Of course it depends on external handling of the data, but maybe you can still spot my mistake? Or maybe you could share the evaluation script that produces the output from your message above? Thanks a lot!

FabianGitHub1 commented 3 months ago

Hi @Bruce-ywj ! I think my issue could be related to the prepare_input_for_ernierna function. As far as I understand, its return value two_d should be the tensor that is used as bias for the first attention layer. However, for me it is all zero. I think the reason for that is that it expects its input index to be 1-d but is called with 2-d input. I tried changing that and it does lead to the two_d tensor looking more like I expected. But I still do not get the correct results for the evaluation on the TS0 dataset. So maybe I am misunderstanding it and the prepare_input_for_ernierna function should do something different?

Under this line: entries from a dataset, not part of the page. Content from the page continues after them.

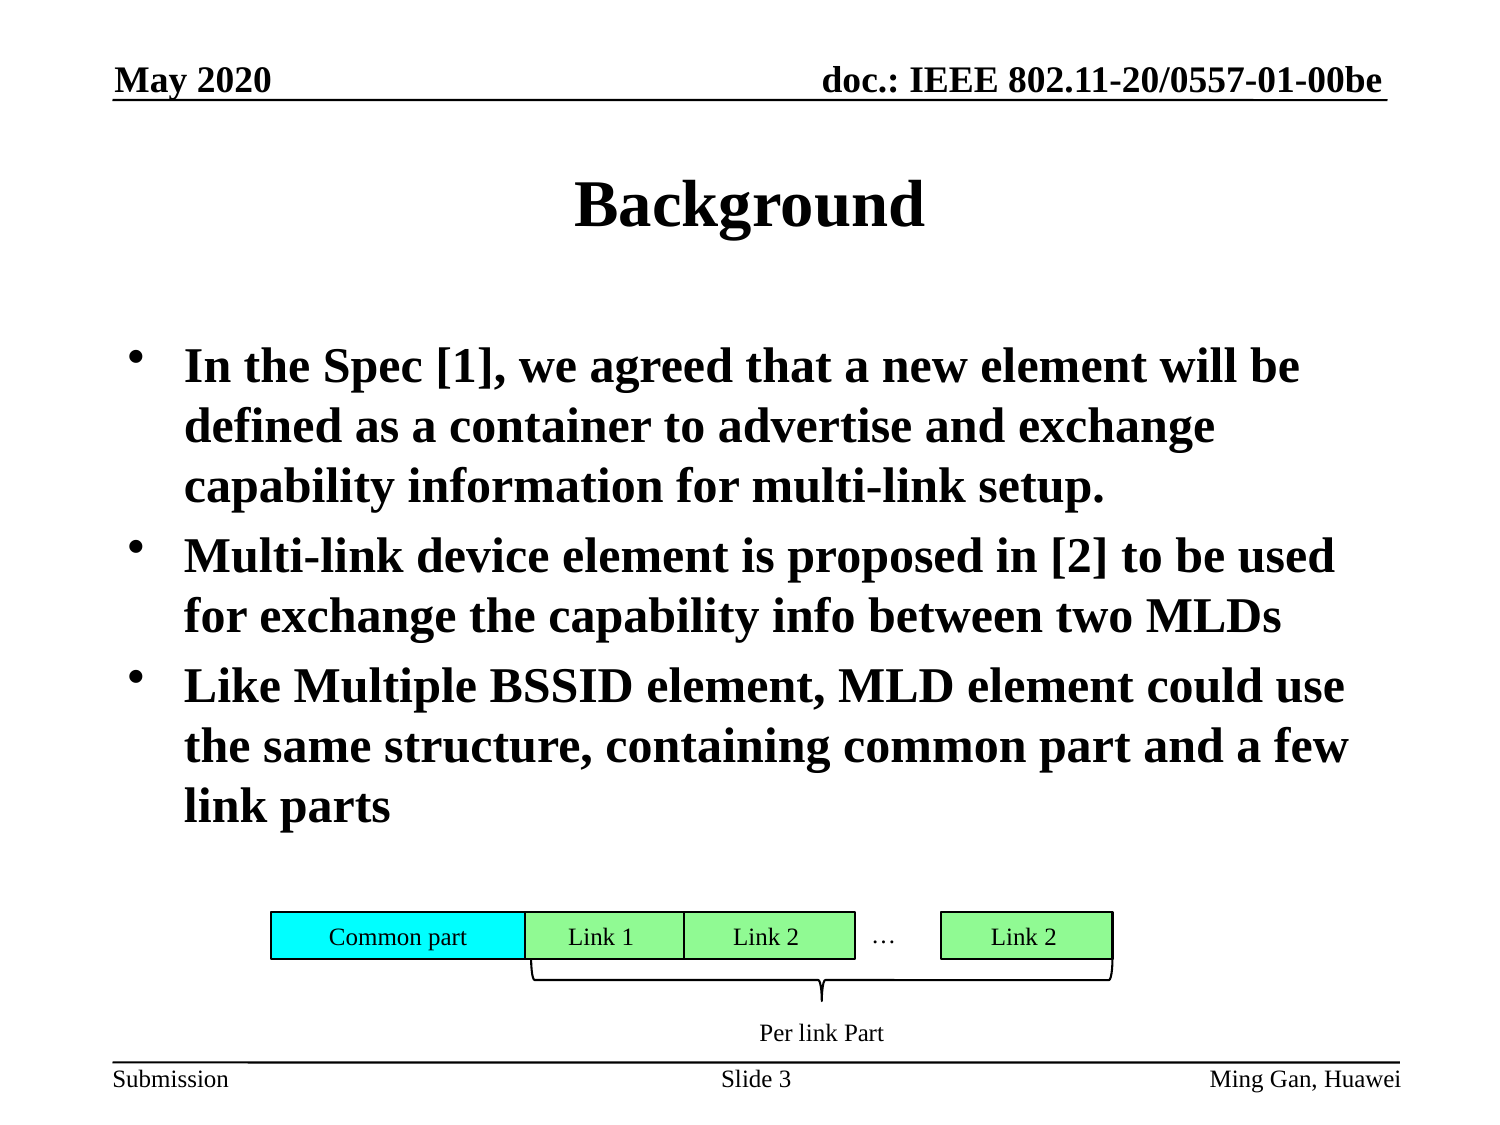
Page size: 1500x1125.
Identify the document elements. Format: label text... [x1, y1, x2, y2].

footer Ming Gan, Huawei [1206, 1061, 1402, 1093]
slide_number Slide 3 [712, 1061, 800, 1093]
title Background [112, 112, 1388, 288]
list In the Spec [1], we agreed that a new element will be defined as a container to advertise and exchange capability information for multi-link setup. Multi-link device element is proposed in [2] to be used for exchange the capability info between two MLDs Like Multiple BSSID element, MLD element could use the same structure, containing common part and a few link parts [112, 324, 1388, 1001]
text_box [531, 958, 1113, 1002]
text_box Link 2 [941, 912, 1113, 958]
text_box Link 1 [525, 912, 683, 959]
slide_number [114, 54, 274, 101]
text_box Per link Part [665, 1008, 978, 1054]
text_box Common part [271, 912, 525, 959]
text_box … [856, 911, 944, 956]
text_box Link 2 [683, 912, 855, 958]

kevin-liuguang commented 2 weeks ago

Hi @FabianGitHub1 ! my two_d is also all zeros. Have you found the reason or fixed it?

FabianGitHub1 commented 1 week ago

Hi @kevin-liuguang ,

I changed the function call in predict from one_d, twod_data = prepare_input_for_ernierna(X, len(seq)) to one_d, twod_data = prepare_input_for_ernierna(X[0], len(seq)). This made the two_d tensor look more like I expected. It did however not solve my original problem of not being able to reproduce the f1 score of 0.87 on the test set.